Renowned Banking Analyst Predicts Gloom and Doom for Illinois

Renowned Banking Analyst Predicts Gloom and Doom for Illinois

by Ashley Muchow Meredith Whitney, former banking analyst, and current CEO of Meredith Whitney Advisory Group, doesn’t see anything short of fiscal ruin for a handful of U.S. states. In a Bloomberg interview, Whitney holds up states as the new systemic risks to the U.S. economy.  Her company’s latest report, appropriately titled “Tragedy of the Commons”,...

by Ashley Muchow

Meredith Whitney, former banking analyst, and current CEO of Meredith Whitney Advisory Group, doesn’t see anything short of fiscal ruin for a handful of U.S. states.

In a Bloomberg interview, Whitney holds up states as the new systemic risks to the U.S. economy.  Her company’s latest report, appropriately titled “Tragedy of the Commons”, looks at the fiscal health of the 15 largest states measured by gross domestic product.  Whitney and her colleagues took two years to compile the 600-page report evaluating the fiscal condition of the 15 states and ranking each according to economy, fiscal health, housing, and taxes.

Where does Illinois stand on this list?  2nd worst, behind only California—tied with Ohio and New Jersey.

According to the Bloomberg article, states “bridged the gap by using federal aid, raiding their pension funds or by borrowing.”
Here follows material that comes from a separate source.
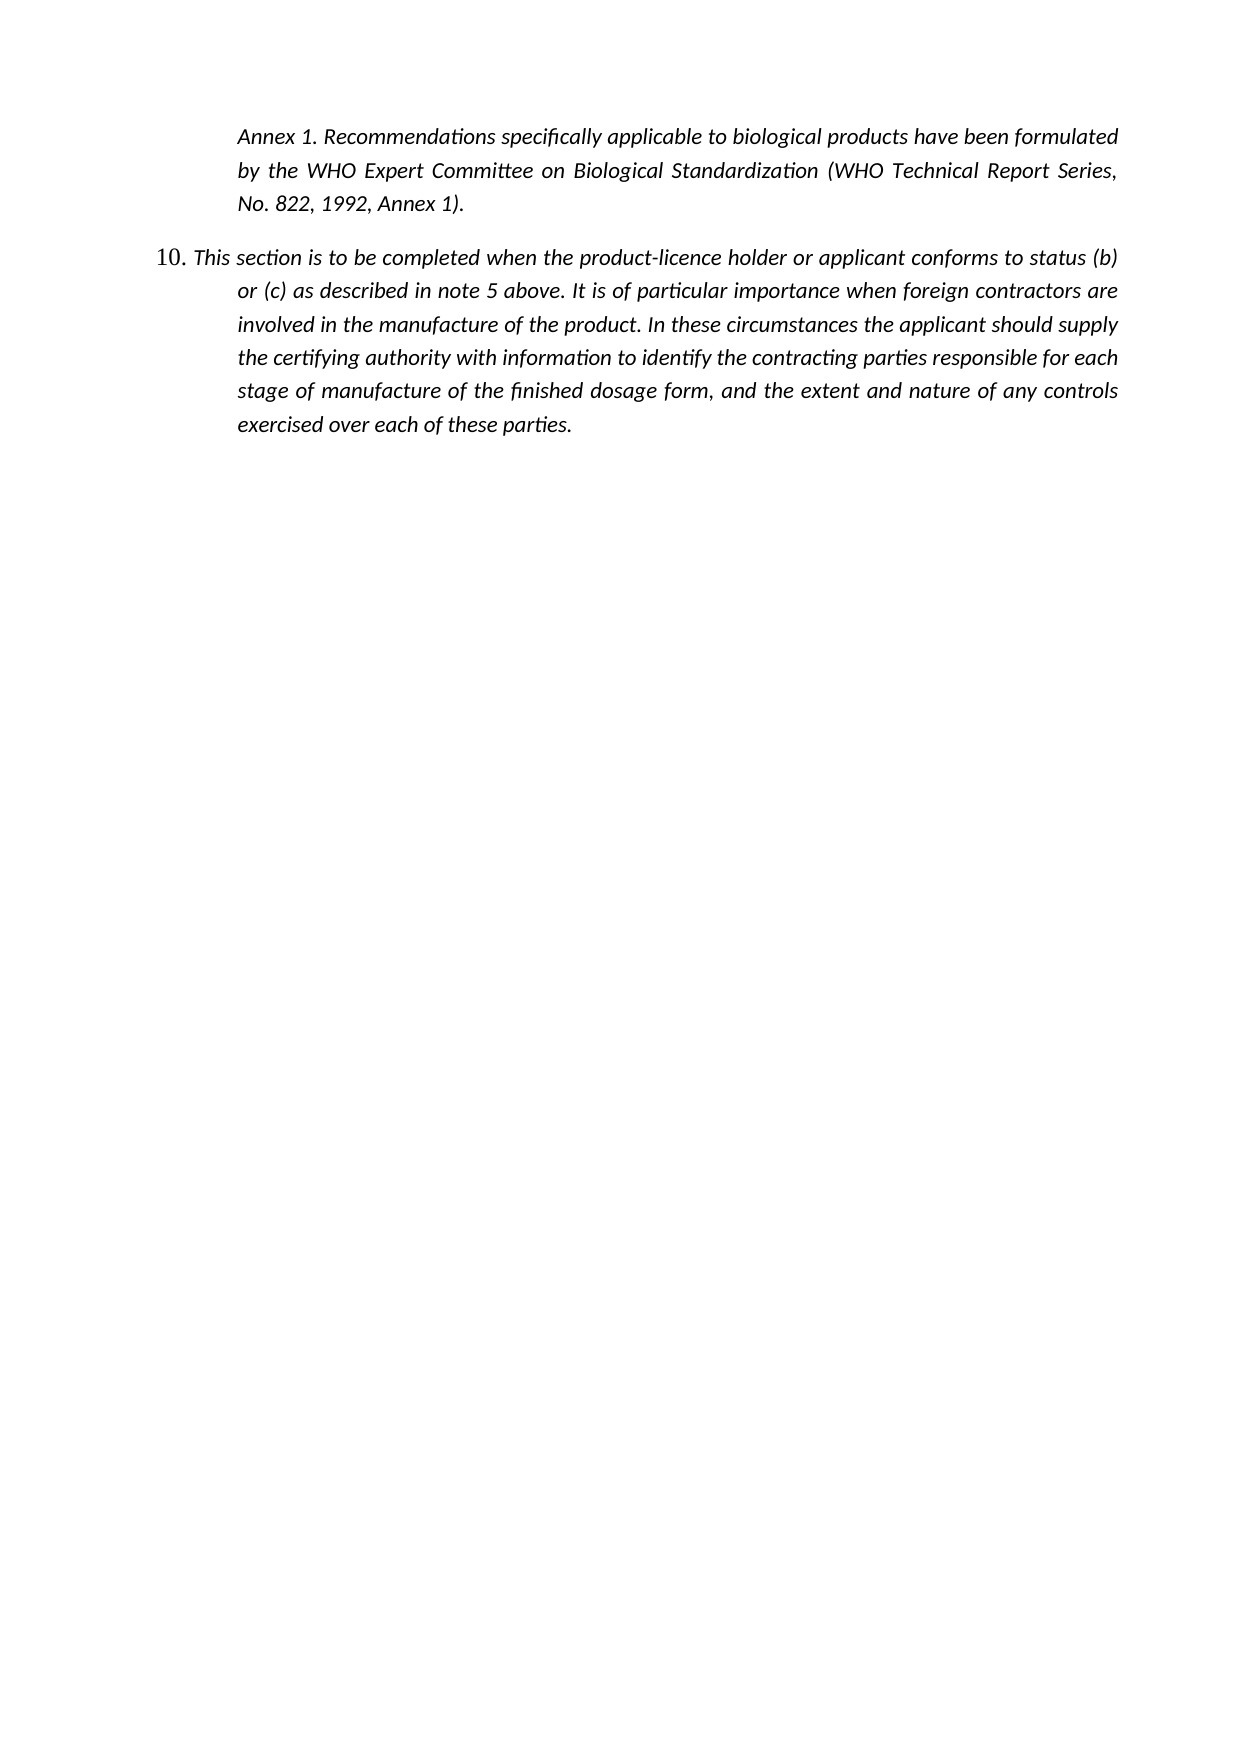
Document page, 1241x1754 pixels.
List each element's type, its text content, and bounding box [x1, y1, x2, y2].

list Annex 1. Recommendations specifically applicable to biological products have been formulated by the WHO Expert Committee on Biological Standardization (WHO Technical Report Series, No. 822, 1992, Annex 1). [156, 118, 1122, 218]
list This section is to be completed when the product-licence holder or applicant conforms to status (b) or (c) as described in note 5 above. It is of particular importance when foreign contractors are involved in the manufacture of the product. In these circumstances the applicant should supply the certifying authority with information to identify the contracting parties responsible for each stage of manufacture of the finished dosage form, and the extent and nature of any controls exercised over each of these parties. [156, 239, 1122, 439]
Yes, yes, and yes.  Illinois has spent more than it has taken in, used federal funds to feed funding “shortages”, raided its pension funds, and recklessly borrowed to artificially balance a budget that has gotten progressively worse.
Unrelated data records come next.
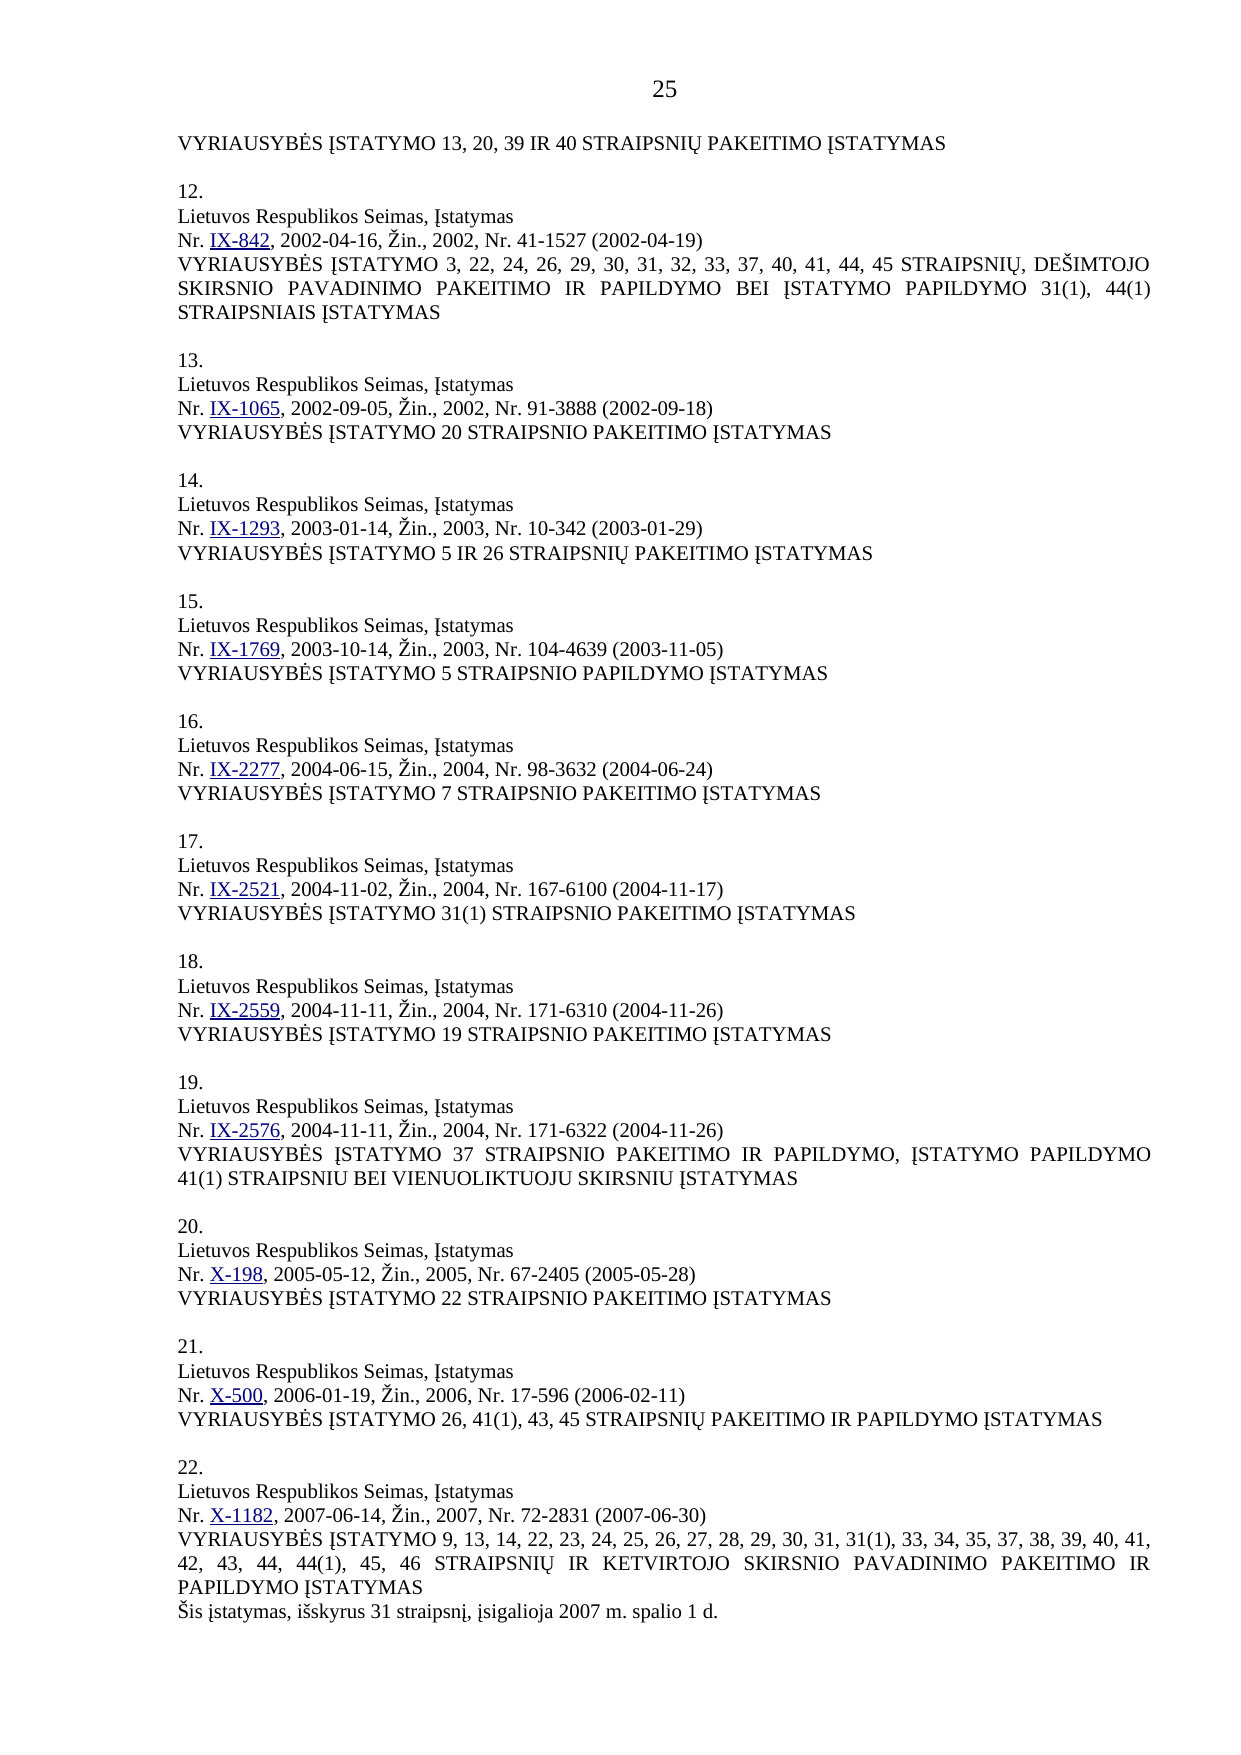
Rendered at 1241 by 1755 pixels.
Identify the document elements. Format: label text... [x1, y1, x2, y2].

text VYRIAUSYBĖS ĮSTATYMO 7 STRAIPSNIO PAKEITIMO ĮSTATYMAS [177, 781, 1152, 805]
text VYRIAUSYBĖS ĮSTATYMO 9, 13, 14, 22, 23, 24, 25, 26, 27, 28, 29, 30, 31, 31(1), 33, 34, 35, 37, 38, 39, 40, 41, 42, 43, 44, 44(1), 45, 46 STRAIPSNIŲ IR KETVIRTOJO SKIRSNIO PAVADINIMO PAKEITIMO IR PAPILDYMO ĮSTATYMAS [177, 1527, 1152, 1599]
text VYRIAUSYBĖS ĮSTATYMO 26, 41(1), 43, 45 STRAIPSNIŲ PAKEITIMO IR PAPILDYMO ĮSTATYMAS [177, 1407, 1152, 1431]
text Lietuvos Respublikos Seimas, Įstatymas [177, 973, 1152, 998]
text 20. [177, 1214, 1152, 1238]
text 18. [177, 949, 1152, 973]
text Lietuvos Respublikos Seimas, Įstatymas [177, 1238, 1152, 1262]
text Lietuvos Respublikos Seimas, Įstatymas [177, 372, 1152, 396]
text 17. [177, 829, 1152, 853]
text 19. [177, 1070, 1152, 1094]
text Nr. IX-1065, 2002-09-05, Žin., 2002, Nr. 91-3888 (2002-09-18) [177, 396, 1152, 420]
text Nr. X-500, 2006-01-19, Žin., 2006, Nr. 17-596 (2006-02-11) [177, 1383, 1152, 1407]
text 16. [177, 709, 1152, 733]
text 13. [177, 348, 1152, 372]
text Lietuvos Respublikos Seimas, Įstatymas [177, 1094, 1152, 1118]
text Lietuvos Respublikos Seimas, Įstatymas [177, 1358, 1152, 1383]
text Nr. IX-1769, 2003-10-14, Žin., 2003, Nr. 104-4639 (2003-11-05) [177, 637, 1152, 661]
text VYRIAUSYBĖS ĮSTATYMO 20 STRAIPSNIO PAKEITIMO ĮSTATYMAS [177, 420, 1152, 444]
text 15. [177, 588, 1152, 613]
text 22. [177, 1455, 1152, 1479]
text Nr. X-1182, 2007-06-14, Žin., 2007, Nr. 72-2831 (2007-06-30) [177, 1503, 1152, 1527]
text Lietuvos Respublikos Seimas, Įstatymas [177, 1479, 1152, 1503]
text VYRIAUSYBĖS ĮSTATYMO 5 IR 26 STRAIPSNIŲ PAKEITIMO ĮSTATYMAS [177, 540, 1152, 564]
text 14. [177, 468, 1152, 492]
text 12. [177, 179, 1152, 203]
text Šis įstatymas, išskyrus 31 straipsnį, įsigalioja 2007 m. spalio 1 d. [177, 1599, 1152, 1623]
text VYRIAUSYBĖS ĮSTATYMO 5 STRAIPSNIO PAPILDYMO ĮSTATYMAS [177, 661, 1152, 685]
text Lietuvos Respublikos Seimas, Įstatymas [177, 492, 1152, 516]
text VYRIAUSYBĖS ĮSTATYMO 13, 20, 39 IR 40 STRAIPSNIŲ PAKEITIMO ĮSTATYMAS [177, 131, 1152, 155]
text VYRIAUSYBĖS ĮSTATYMO 37 STRAIPSNIO PAKEITIMO IR PAPILDYMO, ĮSTATYMO PAPILDYMO 41(1) STRAIPSNIU BEI VIENUOLIKTUOJU SKIRSNIU ĮSTATYMAS [177, 1142, 1152, 1190]
text Nr. IX-1293, 2003-01-14, Žin., 2003, Nr. 10-342 (2003-01-29) [177, 516, 1152, 540]
text VYRIAUSYBĖS ĮSTATYMO 31(1) STRAIPSNIO PAKEITIMO ĮSTATYMAS [177, 901, 1152, 925]
text Lietuvos Respublikos Seimas, Įstatymas [177, 733, 1152, 757]
text VYRIAUSYBĖS ĮSTATYMO 22 STRAIPSNIO PAKEITIMO ĮSTATYMAS [177, 1286, 1152, 1310]
text Nr. IX-2559, 2004-11-11, Žin., 2004, Nr. 171-6310 (2004-11-26) [177, 998, 1152, 1022]
text Lietuvos Respublikos Seimas, Įstatymas [177, 613, 1152, 637]
text 21. [177, 1334, 1152, 1358]
text VYRIAUSYBĖS ĮSTATYMO 3, 22, 24, 26, 29, 30, 31, 32, 33, 37, 40, 41, 44, 45 STRAIPSNIŲ, DEŠIMTOJO SKIRSNIO PAVADINIMO PAKEITIMO IR PAPILDYMO BEI ĮSTATYMO PAPILDYMO 31(1), 44(1) STRAIPSNIAIS ĮSTATYMAS [177, 252, 1152, 324]
text Lietuvos Respublikos Seimas, Įstatymas [177, 853, 1152, 877]
text Nr. IX-2277, 2004-06-15, Žin., 2004, Nr. 98-3632 (2004-06-24) [177, 757, 1152, 781]
text Nr. IX-2576, 2004-11-11, Žin., 2004, Nr. 171-6322 (2004-11-26) [177, 1118, 1152, 1142]
text Nr. IX-2521, 2004-11-02, Žin., 2004, Nr. 167-6100 (2004-11-17) [177, 877, 1152, 901]
text VYRIAUSYBĖS ĮSTATYMO 19 STRAIPSNIO PAKEITIMO ĮSTATYMAS [177, 1022, 1152, 1046]
text Nr. X-198, 2005-05-12, Žin., 2005, Nr. 67-2405 (2005-05-28) [177, 1262, 1152, 1286]
text Lietuvos Respublikos Seimas, Įstatymas [177, 203, 1152, 228]
text Nr. IX-842, 2002-04-16, Žin., 2002, Nr. 41-1527 (2002-04-19) [177, 228, 1152, 252]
Investing in our state has become more and more risky; hence our cost of borrowing has skyrocketed.  Whitney predicts the need for a federal bailout within the next 12 months.  Warren Buffett shares her opinion.

Wall Street ran itself off a cliff when most every big bank gambled with investor funds and didn’t maintain a safety net to prevent pervasive financial disaster.  Unfortunately, Illinois has committed the same injustice using taxpayer dollars.  Alas, it is not improbable that our fine state may run into the same dead end or off the same cliff as these big banks.  You decide the analogy.